Description
When creating synapses, we are currently checking for occurrences of multiple synapses for the same (pre, post)
neuron pair (here in synapses_create_array.cu
and also in synapses_create_generator.cu
). We need this to choose the correct parallelisation mode. But this check is very time demanding. Currently for 10^7
synapses with syn.connect(p=sparseness)
(brunel scalar delay example with 10^4
neurons), our synapses_create_generator.cu
template takes ~30s
. With the cpp_standalone
or genn
device (which both use almost the same template), it takes only in the order of ~1s
. Our check for multiple pre post synapses takes ~20s
. And we seem to loose another ~10s
in my random number buffers operator[]
overload. Looks like I'm doing something very inefficient here?

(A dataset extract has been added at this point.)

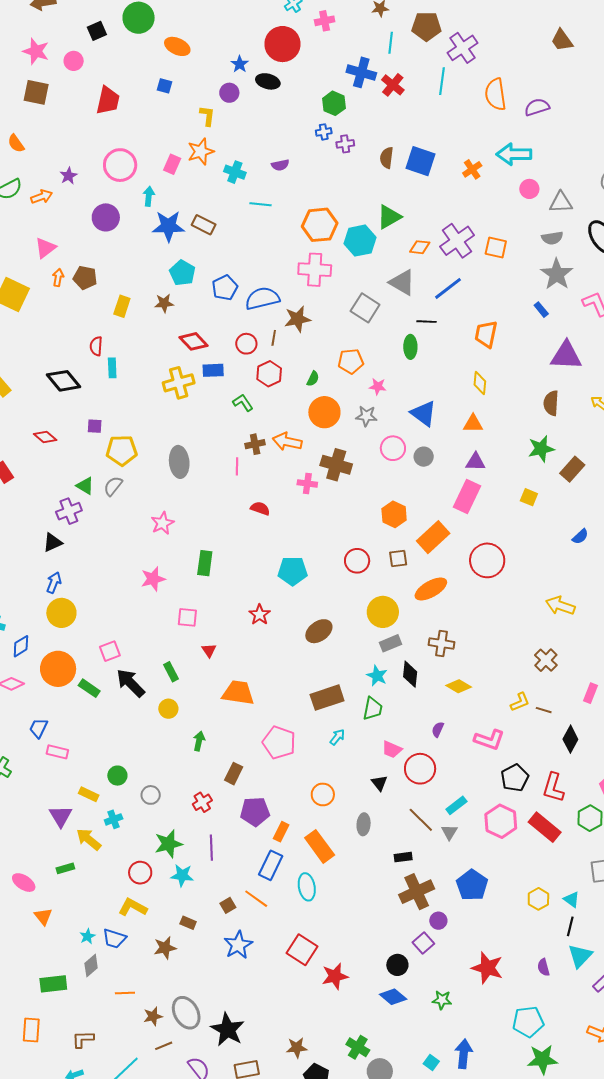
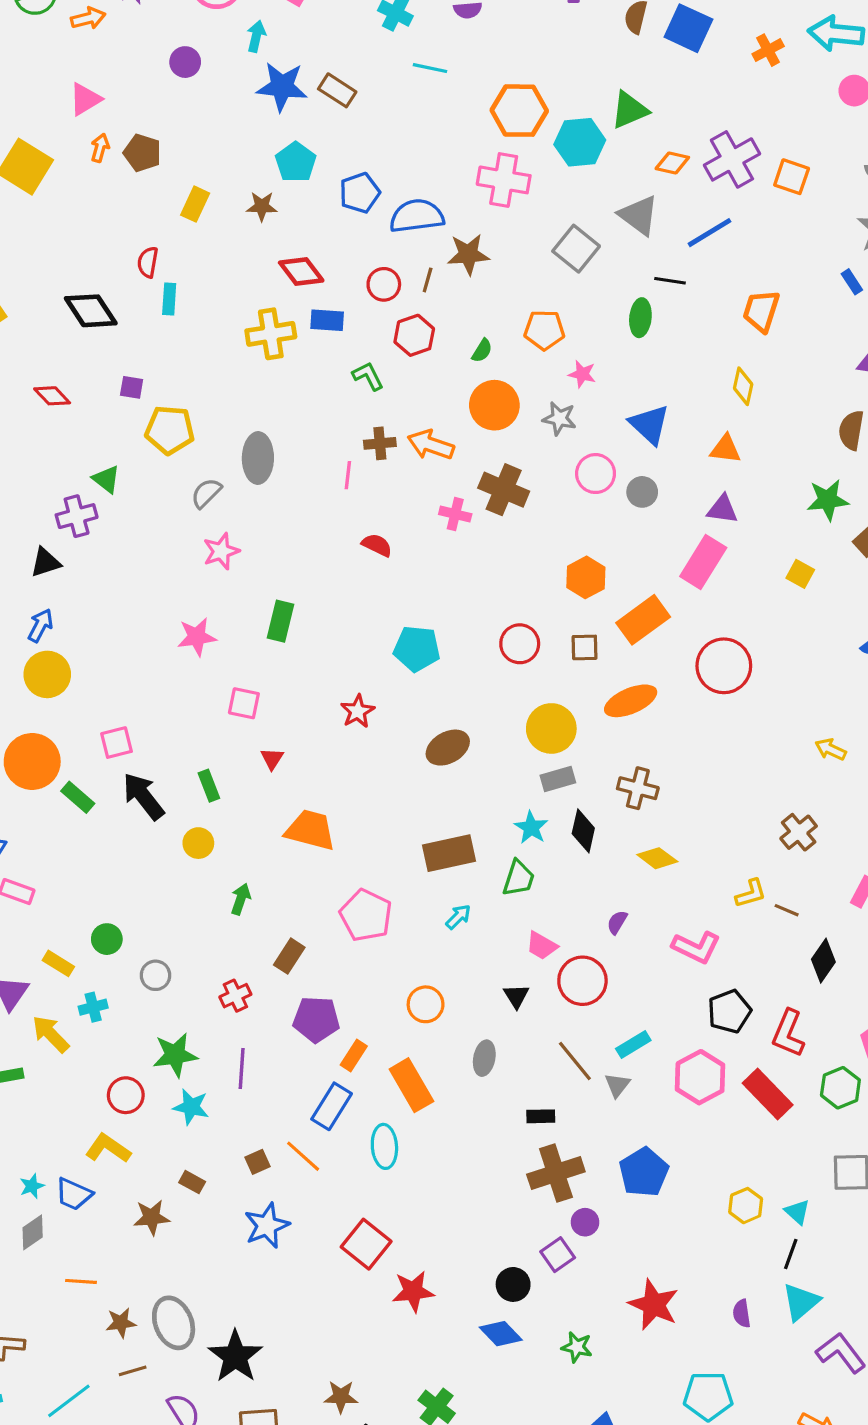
purple circle: (106, 217) -> (185, 62), size x0.7
gray semicircle: (113, 486) -> (206, 493), moved
yellow arrow: (560, 606) -> (831, 749), size x0.7

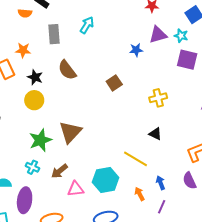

I would say it makes sense to have a user preference to choose not to check for multiple pre post synapses (if the user is sure they don't exist).
Or find a more efficient way of checking this, maybe on the gpu (instead of using a map of id pairs to integer counters that has to loop through all existing synapses).
For the operator[]
performance, it would probably make sense to just use the cpp_standalone
random number generation implementation for host code. Or precompute the number of needed random numbers and not use the buffer class at all, but normal pointer arithmetic. Or just find out why my implementation is inefficient. Because the random number generation on the device and copying it to host for usage seems to be quite fast.